Прошло всего несколько дней, как Гёте вернулся в Веймар. Предчувствие не обмануло его.

«Почему ты вернулся?» — читал он во взорах друзей.

«Почему я вернулся?» — спрашивало собственное его сердце.

Никто и ничто не заставляло его вернуться. Никто не звал его, никто в нем не нуждался. И все-таки, словно в тумане, маячили где-то на горизонте город и управление, политика и двор маленького государства, которое двенадцать лет назад он знал разве что по названию, с которым его не соединяло ничто, кроме воспоминаний. Поэт и ученый, он не был связан ни с какой страной. Он мог остаться в любом государстве, мог занять там то положение, которое ему нравилось. Почему же он возвратился? Да потому, могли бы мы сказать, что ему уже тридцать восемь, а в Веймаре его ждет почет, дом и жалованье. Он вынужден зарабатывать. Отцовское наследство все еще не перешло к нему, у него нет состояния. Совершить путешествие, которое требовало таких денег, он мог только на министерское жалованье да на гонорар за собрание своих сочинений. Сомнительно, чтобы впредь он много заработал на своих книгах. Он уже не молод, ему не хватает авантюрной жилки, которая позволила бы ему рисковать; и хотя ему приходится обеспечивать только себя и никого больше, он уже избалован своим положением и образом жизни. Правда, он готов довольствоваться и мансардой в Риме или двумя комнатушками в Веймаре. А все-таки не хочется расставаться с большим красивым домом, где можно разместить все свои коллекции и устраивать приемы. Правда, во время путешествия он отказался от своего имени, а все-таки хочется как можно дольше им наслаждаться. Но для этого ему нужно положение, осторожность, удобства, провинциальность… Да, только филистерские мотивы приводят его вторично туда, куда впервые привел его гений.
§
→ **Задание**
Продолжите отрывок о возвращении Гёте в Веймар, начав сразу после его последнего предложения.

→ **Записи данных**
§
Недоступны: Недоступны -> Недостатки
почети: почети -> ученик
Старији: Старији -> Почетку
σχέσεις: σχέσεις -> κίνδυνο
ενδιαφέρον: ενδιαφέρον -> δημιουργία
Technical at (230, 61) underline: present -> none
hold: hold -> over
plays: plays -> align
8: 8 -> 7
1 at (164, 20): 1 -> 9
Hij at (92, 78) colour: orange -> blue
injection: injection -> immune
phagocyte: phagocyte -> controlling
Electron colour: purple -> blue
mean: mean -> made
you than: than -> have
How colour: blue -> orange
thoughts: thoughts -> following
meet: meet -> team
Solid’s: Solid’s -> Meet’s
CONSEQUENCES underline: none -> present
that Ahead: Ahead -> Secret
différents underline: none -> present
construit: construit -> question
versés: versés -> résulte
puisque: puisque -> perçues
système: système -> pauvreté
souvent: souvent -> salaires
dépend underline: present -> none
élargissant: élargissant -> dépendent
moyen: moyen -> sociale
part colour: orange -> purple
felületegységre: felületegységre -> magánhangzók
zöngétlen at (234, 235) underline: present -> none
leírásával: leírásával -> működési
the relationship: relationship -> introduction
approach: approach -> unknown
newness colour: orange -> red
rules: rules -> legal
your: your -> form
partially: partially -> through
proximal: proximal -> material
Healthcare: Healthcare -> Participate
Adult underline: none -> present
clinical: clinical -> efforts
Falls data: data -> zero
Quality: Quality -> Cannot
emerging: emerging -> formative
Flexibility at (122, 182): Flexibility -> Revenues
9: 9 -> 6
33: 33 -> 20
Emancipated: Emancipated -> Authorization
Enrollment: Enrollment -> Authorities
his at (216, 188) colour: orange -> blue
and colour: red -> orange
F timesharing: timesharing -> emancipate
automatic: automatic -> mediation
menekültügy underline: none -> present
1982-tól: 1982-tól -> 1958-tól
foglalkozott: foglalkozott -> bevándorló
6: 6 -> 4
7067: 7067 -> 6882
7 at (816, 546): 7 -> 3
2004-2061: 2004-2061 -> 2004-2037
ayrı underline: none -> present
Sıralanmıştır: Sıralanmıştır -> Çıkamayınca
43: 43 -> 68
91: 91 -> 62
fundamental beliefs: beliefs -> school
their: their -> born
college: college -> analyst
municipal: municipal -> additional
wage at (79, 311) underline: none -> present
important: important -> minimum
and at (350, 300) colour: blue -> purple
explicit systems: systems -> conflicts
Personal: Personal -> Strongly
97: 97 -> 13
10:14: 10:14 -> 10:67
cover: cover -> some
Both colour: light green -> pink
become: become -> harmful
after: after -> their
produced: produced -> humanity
§
→ **Ответ**
И все-таки не только… Нет! Он вернулся домой, потому что душа его не была создана ни для воздушных и гармонических дней, проведенных на юге, ни для безбрежных просторов Рима, ни для чарующей свободы на чужбине. Душа его нуждалась в ограниченном круге жизни, в твердо очерченных обязанностях, в том северном небе, от которого хочется бежать до конца своих дней.

Гёте покинул Италию, ибо полярной его природе необходима была борьба между желаемым и осуществленным. Ведь не только Мефистофель, но и Фауст не могут вынести того, что уже существует. Стремление к борьбе определило весь жизненный путь Гёте.

Не успел он вернуться домой, как уже страстно тоскует по всему, что оставил. Чем недоступнее для него Рим, тем больше рвется он к нему, тем сильнее мечтает о нем в глубине сердца. «Равнодушие ко всему после утраты римского счастья» — так определяет Гёте свое состояние. В Веймаре, под мрачным небом, он пишет светлые стихи:

Помню, меня обнимал пасмурный северный день. Небо угрюмо и грузно давило на темя; лишенный Красок и образов, мир пред усталым лежал. Я же, в собственном Я следя недовольного духа Сумеречные пути, в помыслов глубь уходил. Ныне лег мне на лоб светлейшего отсвет эфира!

Только к осени Гёте, наконец, приходит в себя и начинает думать, как же построить свою жизнь. Прежде всего ему необходимо пристанище, где он разместит коллекции и предастся своим мыслям.

Затем нужен доход, не зависящий от успеха его сочинений, близость университета и круг слушателей и учеников. А поэтому, невзирая на отказ от главного своего поста, невзирая на отчуждение от общества, невзирая, а может быть и благодаря своему одиночеству, он должен остаться здесь навсегда. Да, навсегда! Ибо для того, чтобы устроиться накоротке, человек со складом характера Гёте не стал бы делать столь обширных приготовлений. Итак, во-первых, надо выяснить все касающееся занимаемых им постов. Разумеется, он остается членом Тайного совета. Но так как еще до поездки в Италию кресло Гёте за столом заседаний много лет оставалось пустым, то теперь его убирают совсем. Взамен Гёте получает право на случай, если бы ему вздумалось появиться в совете, занимать кресло самого герцога. Правда, Гёте, кажется, никогда больше там не появился. Однако мысль о кресле, которое ждет его много десятилетий, поддерживает в нем уверенность в своей власти, которую он так презирал, покуда она принадлежала ему на деле.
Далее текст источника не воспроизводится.